Who Watches the Watchmen?
The ATF is a classic example of what happens when a federal alphabet agency is given increasing police powers with no meaningful oversight. In the case of the ATF, it’s resulted in a whole lot of crime.
There is also the small question of to what degree the activities of the ATF are Constitutionally protected. While this is an open question for a number of federal alphabet agencies (especially in the era of Congress largely delegating its legislative powers to bureaucracies), it is an especially sharp question with regard to firearms, which are Constitutionally protected in a way that, for example, recreational drugs are not.
The ATF goes out of its way to avoid Congressional oversight in a manner that is more similar to the CIA than it is the DEA or the FBI.
Weaponizing the ATF
It’s not news that gun grabbers have been ineffective at achieving their goals through the regular legislative process. There’s simply no appetite in American politics for a large-scale gun ban or even firearms registration. Every time they attempt it, the attempt falls flat and they’re back to, for example, trying to get payment systems to refuse services to gun owners and weapons retailers.
However, there is a more troubling avenue that the gun grabbers are beginning to take. Following up on the recent love affair of left liberals with the CIA and the FBI (anyone old enough to remember the Bush Administration, remembers when the NPR set considered these to be tyrannical and Orwellian institutions), the Democratic Party is now looking to the ATF to do what it cannot do through the legislature: Take people’s guns away and send a chilling effect over the gun market.
The "Keeping Gun Dealers Honest Act" stands in the great American legislative tradition of duplicitously Orwellian bill names. While it mostly just stands to make already illegal activity even more illegal, it has some rather chilling provisions that include closer ATF oversight of gun dealers, stiffer penalties for falsified forms (remember that the ATF is mostly going after people making honest mistakes), ATF discretion when it comes to granting gun licenses, and allowing the ATF to demand certain dealers conduct physical inventories.
It is worth raising the question of what might happen with the ATF under an aggressively anti-Second Amendment administration and Congress. Imagine, if you will, what the Obama Administration with the 111th Congress might look like in today’s far more polarized landscape. This was when the Democrats had a significant majority in both houses of Congress, as well as a friendly rubber stamp in the White House. What would such a government do with the ATF?
Nothing good.
Whither the ATF?
In 2014, Rep. James Sensenbrenner, a Republican from Wisconsin, proposed disbanding the ATF entirely, giving its duties to more general law enforcement agencies. Those related to weapons, arson, explosives, and terrorism would be given to the FBI. Those related to alcohol and tobacco smuggling would be handed off to the DEA. Congress failed to act on his bill.
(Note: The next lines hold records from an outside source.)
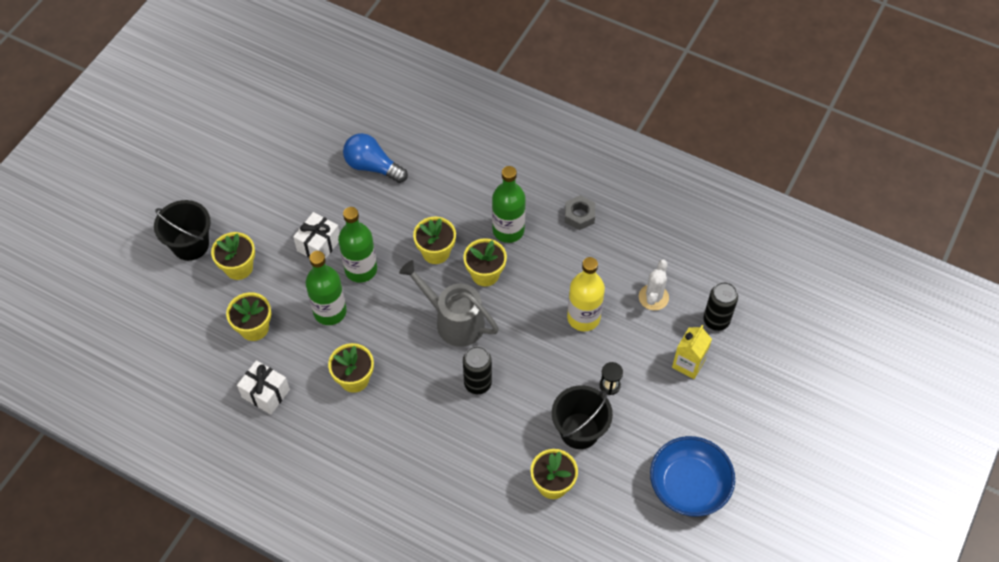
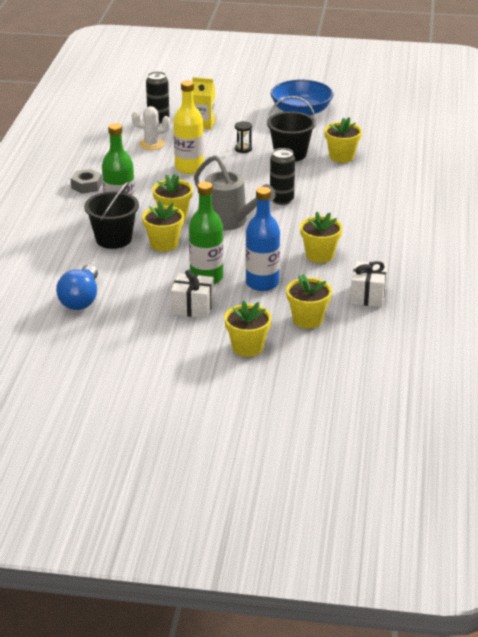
camera: 110 degrees left, 25 degrees down
black bucket [154,200,211,261] -> black bucket moved to [84,182,139,249]
green bottle [306,251,347,325] -> blue bottle [245,187,280,291]
grey watering can [399,260,499,347] -> grey watering can turned 60 degrees counterclockwise [194,155,275,231]

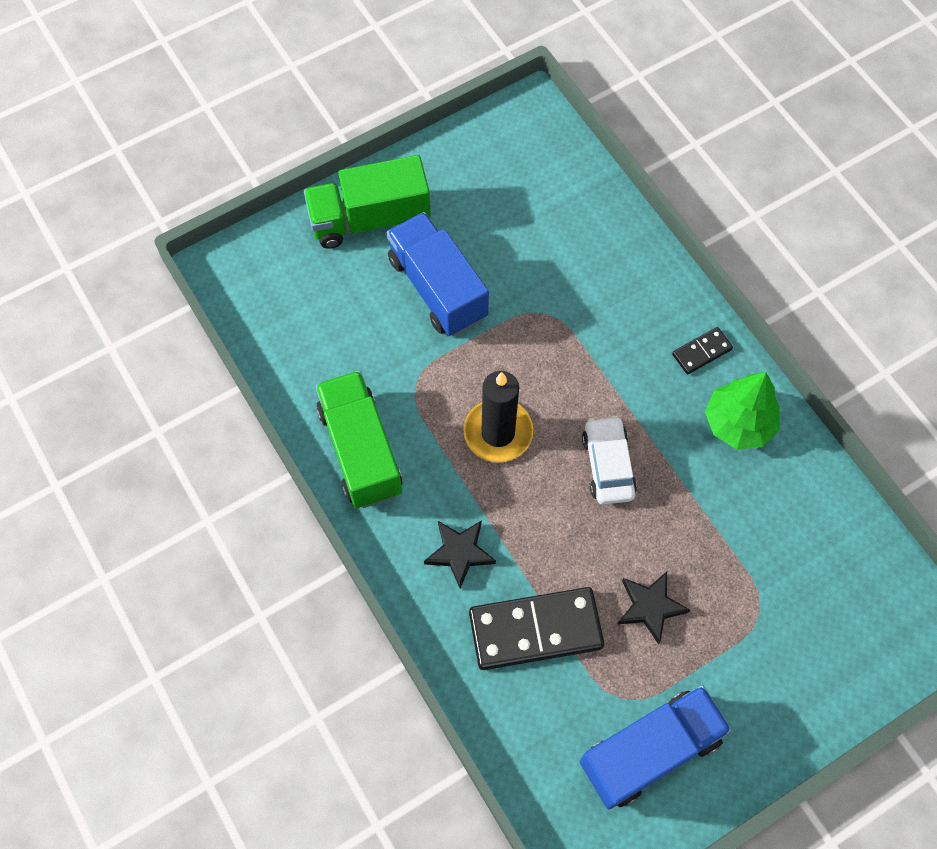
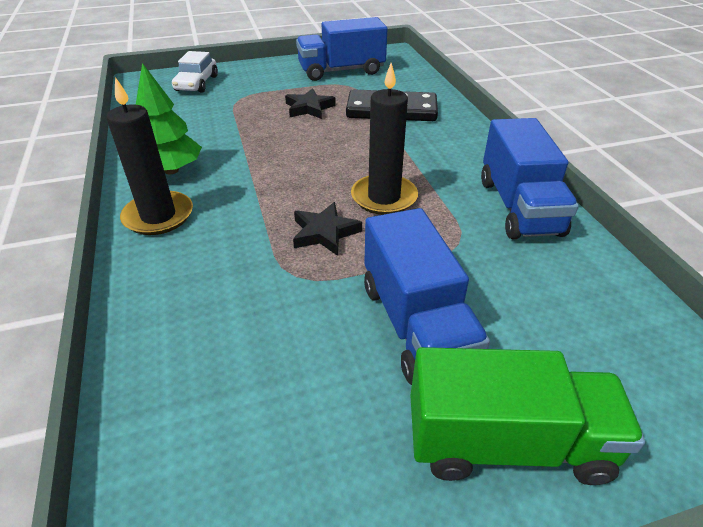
camera: 165 degrees left, 25 degrees down
green truck [315,371,402,508] -> blue truck [481,118,579,239]
black star [424,520,496,589] -> black star moved to [293,202,362,256]
white car [582,416,637,505] -> white car moved to [172,51,218,93]
black domino [672,327,733,374] -> black candle [106,77,193,235]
He introduced the bill again the next year and was met with similar results. Sensenbrenner did not mince words:
"The ATF is a largely duplicative, scandal-ridden agency that lacks a clear mission… it is plagued by backlogs, funding gaps, hiring challenges and a lack of leadership. For decades it has been branded by high-profile failures. There is also significant overlap with other agencies. ... Without a doubt, we can fulfill the role of the ATF more efficiently.”
While nothing ever came of this, the Trump Administration began attempting to strip the alcohol and tobacco responsibilities from the agency. This is part of a more general attempt by Republican officials to, in the words of a Mother Jones article “kneecap the ATF.”
We should be so lucky. The ATF is a rogue organization with a dubious Constitutional mandate. This is not a position of the anarchist libertarian extreme, but one that anyone with the evidence in front of them and a lick of common sense could come to.